Dr.keiの研究室2-Contemplation of the B.L.U.E-

ユダヤ人墓地フリードリヒホーフ@フランクフルト 

今回の訪独の目的の一つは、「ユダヤ」についての資料を集めることと、

ユダヤ人文化について、直に学んでくること。

「アウシュヴィッツ以後の教育」は、僕のこれからの研究課題になる。

赤ちゃんポストとアウシュヴィッツ以後の教育、

これが、シュテルニパルクのモイズィッヒさんの「柱」だった。

特に「アウシュヴィッツ以後の教育」は、90年代の彼の大きなテーマだった。

でも、分からない。

どうしてアウシュヴィッツ以後の教育を実践してきた彼が、赤ちゃんポストという発想に向かったのか。

90年代と言えば、日本では「心の教育」が強く叫ばれ、「ゆとり教育」に舵を向けていた。

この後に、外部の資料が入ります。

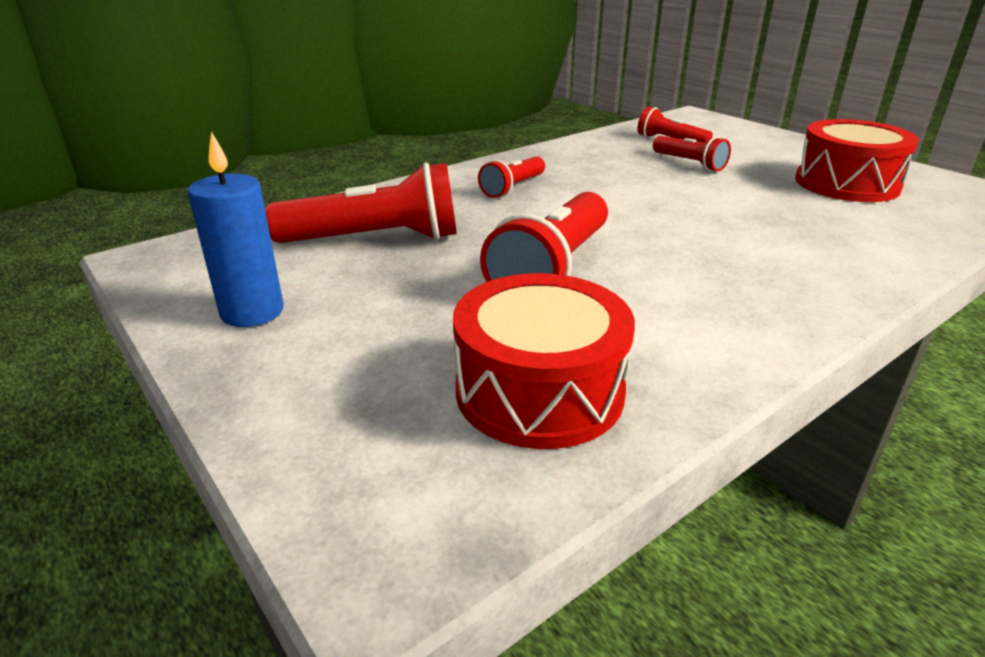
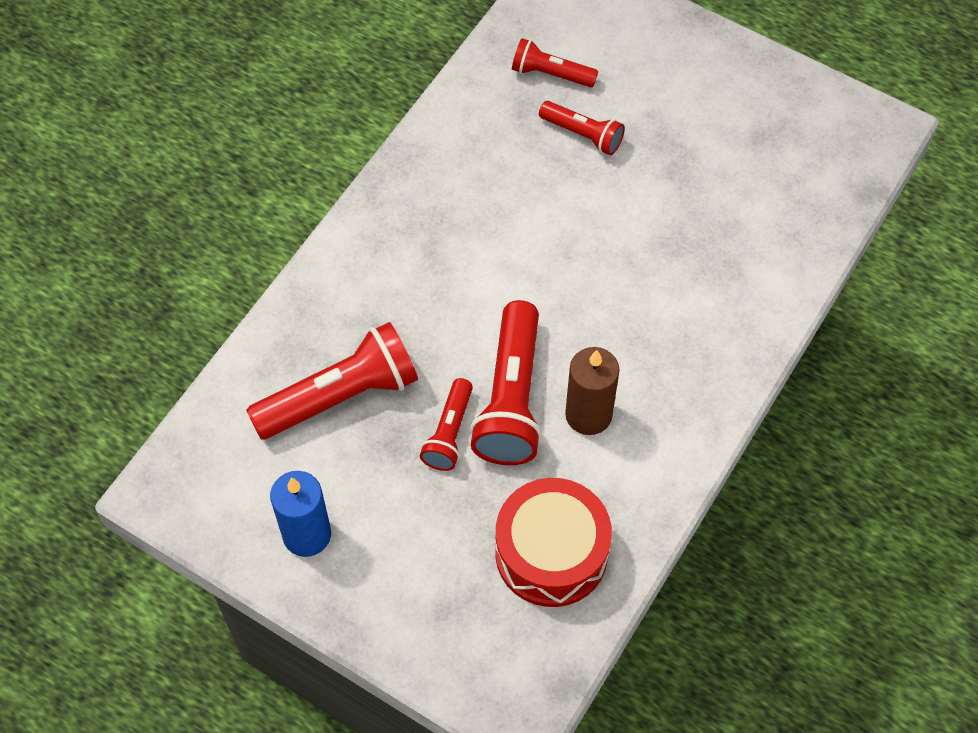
camera: 20 degrees left, 30 degrees up
red flashlight [478,156,545,198] -> red flashlight moved to [420,378,473,471]
red drum [795,119,919,202] -> none
none -> brown candle [565,347,620,435]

それと同時に、「平和教育」が徐々に「形骸化」されていく時代でもあった。

そして、今、「歴史修正主義」の名のもとで、過去を歪曲しようとしている。

過去と向き合い続けるドイツと、過去を歪曲しようとする日本。

その背景に何があるのか。

アウシュヴィッツに代表される大量虐殺。

そして、うやむやにされる南京大虐殺。

また、被害として受けた広島・長崎に投下された原子爆弾(大量殺戮)。

一人の人間の命の価値が、根こそぎ失われた「過去」。

この「過去」と向き合うことと、

そして、このまさに今という時代に、人間としての尊厳を失われた人たち。

その「関連」に、どこまで切り込めるか。

***

フランクフルトは、昔からユダヤ人が多く集まる都市だった。

なので、博物館や歴史館など、多くの施設が集まっている。

ユダヤ人学校もある。

一つ、気になっていたのが、「フリードリヒ・ホーフ」というユダヤ人墓地だった。

それがこちら。

キリスト教系の墓地とは違う雰囲気がある。

当然だけど、キリスト教の墓地とは違う。

この墓地の中に入ることはできないけれど、

見ることはできた。

その墓地の塀に、不思議な「デザイン」が施されていた。

幾何学的なデザインを好むユダヤ人らしい「塀」だなぁ、と思った。

でも、

なんか不思議、、、

このデザインが、果てしなく、どこまでも続いている。

何だろう?

このデザインは、、、

よく見ると、何やら書いてあるのが分かる。

塀に打ち込まれた長方形の石をよく見ると、、、、

その一つひとつに、名前と生きた年と地名が彫られていた。

ん、、、

これは、、、

ヨセフ・クラインさん。

1896年~1943年、と書いてある。

地名は、アウシュヴィッツ。

そうか。

この石碑は、あの大虐殺で殺されたユダヤ人の名前を記したものだったんだ…

これだけの人間の命が、、、、

これは、衝撃的だった。

この小さな石碑がもう数えきれないくらいに並んでいる。

その一つ一つに、一人の人間の具体的な命、生活があったんだ。

それを奪ったのが、過去のあの戦争なんだ。

それが、フランクフルトの町中の墓地に刻み込まれている。

世界的に有名な「レーマー広場」から徒歩数分の場所にある。

ここを訪れる外国人もとても多いそうで。

日本に、こういう「過去の記憶を可視的に呼び起こす場所」ってどれだけあるのだろう?

これは、政治の問題というよりは、アートの問題だとも思う。

ヴィジュアル的・メディア的に、一気に、過去を呼び起こす場所。

「過去を忘れない」ためには、それなりの「空間」が必要だ。

靖国だけでは足りない。

もっと、目に見えるかたちで、過去と向き合える場所が必要なんだ。

でも、もう、時すでに遅し、かもしれない。

戦後、ずっと日本は過去と向き合わずにきてしまった。

ここに、今の僕らの問題があるように思った。